Приближалось 16 августа, День Нерукотворного Спаса, и однажды отец Исакий не удержался, в который уже раз повторил слышанную не раз всеми притчу о первоиконе…
Случилось это в давние времена, когда, гонимый недругами – римлянами и своими соплеменниками, Иисус не ведал, куда ему податься. И вдруг за ним приехал посланец месопотамского царька Авгаря, чтобы пригласить его жить в Эдессу. Но прежде правитель наказал гонцу нарисовать и привезти ему изображение Иисуса. Однако тот, хоть был хорошим художником, как ни пытался, не мог этого сделать. И тогда Иисус омыл свое лицо водой, вытерся платом, и на нем запечатлелся его образ. Отсюда иконы и пошли… Говорилось в мастерской, пока подсыхала олифа, и о многих других преданиях.
Правда, в притчу о лике Иисуса Симеон Черный не очень-то верил. Он был не только знатным живописцем, но отважным, любознательным странником. В сопровождении одного лишь сотоварища ходил на поклонение ко Гробу Господнему в Иерусалим. Потом долго скитался среди пирамид и развалин храмов далекого Египта. Хотя земли эти находились под властью мусульман-мамелюков, там еще жило немало христиан, у которых странники находили кров и еду. Посетив по дороге в христианскую Эфиопию древний оазис Фаюм, Симеон был несказанно удивлен, увидев в разграбленных захоронениях дощечки, на которых были изображены лица усопших, чтобы родственники могли видеть своих близких. Хотя к тому времени, когда Симеон оказался там, прошло уже более тысячи лет, краски, казалось, были нанесены вчера.

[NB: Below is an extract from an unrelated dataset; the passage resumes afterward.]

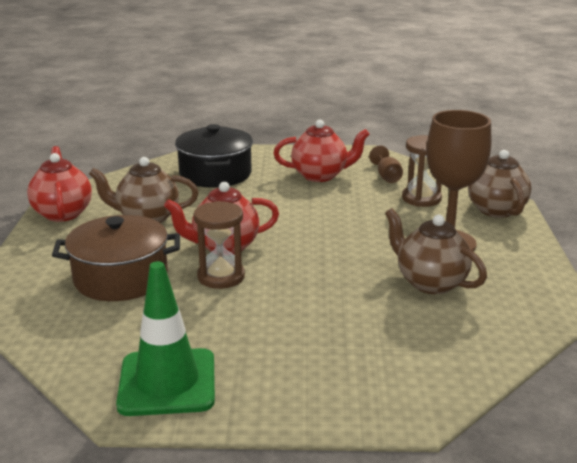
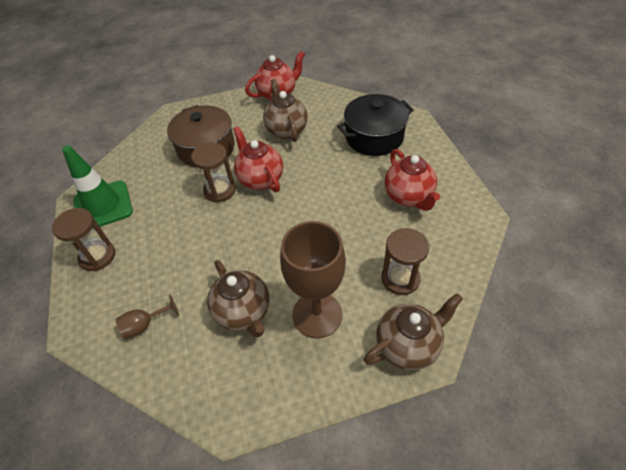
camera: 75 degrees right, 25 degrees up
brown goblet [369,146,403,183] -> brown goblet moved to [116,295,179,339]
brown teapot [385,208,487,294] -> brown teapot turned 120 degrees clockwise [207,260,270,337]
none -> brown hourglass [52,208,115,271]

Как удалось узнать живописцу у местных жителей – коптов, которые исповедывали христианство и знали греческий еще со времен византийского владычества, краски сохранялись так долго, потому что были разведены на воске. Дощечки с изображениями лиц умерших клались так, чтобы прикрыть их лица и грудь. Там же, в Фаюме, Симеон увидел древнейшие иконы, такие же живописания, но с крестом в руке мученика или с Евангелием, которое держал епископ.
Все, что он увидел в оазисе, Симеон утаил и, конечно, притчу о первоиконе не собирался оспаривать. За такое не только можно было оказаться обвиненным в святотатстве, но и быть отлученным от церкви, а тем самым от своего дела – рисовать иконы. Однако и немало нужного и полезного для себя удалось узнать живописцу. Он научился изготовлять особую краску на воске – энкаустику и умелей творить темперу – краску, разведенную на яичном желтке.
Симеону было далеко за тридцать, в черных волосах и бороде сильно проглядывала седина. Как Данилка, он был смугл от природы, а долгие странствования под горячим солнцем полуденных стран придали коричневый оттенок и высушили его лицо. Но глубоко сидящие темно-карие глаза живописца были сейчас живыми и веселыми – уж очень удачно и споро творились под рукой образа, вдохновение на него нашло…
Однако, вспомнив о неурядицах с Данилкой, посерьезнел сразу. Последнее время Симеона очень беспокоил младший брат, его ночные хождения в Радонеж, которых он, как ни старался, не мог пресечь. В конце концов слух об этом дошел до игумена, Савва постарался. Отец Сергий долго беседовал с послушником, тот вроде бы покаялся, присмирел на время, но, увы, ненадолго. Мало того, еще и Андрейку подбил пойти с ним. Верка, синеглазая, с длинной льняной косой девчонка, младшая сестра Данилкиной подружки Параськи, так приглянулась шестнадцатилетнему отроку, что и он задурил, стал тоже ходить в Радонеж. Бывали они, правда, там нечасто. Раз, от силы два раза в неделю, далеко все-таки от Троицы, за два часа не доберешься.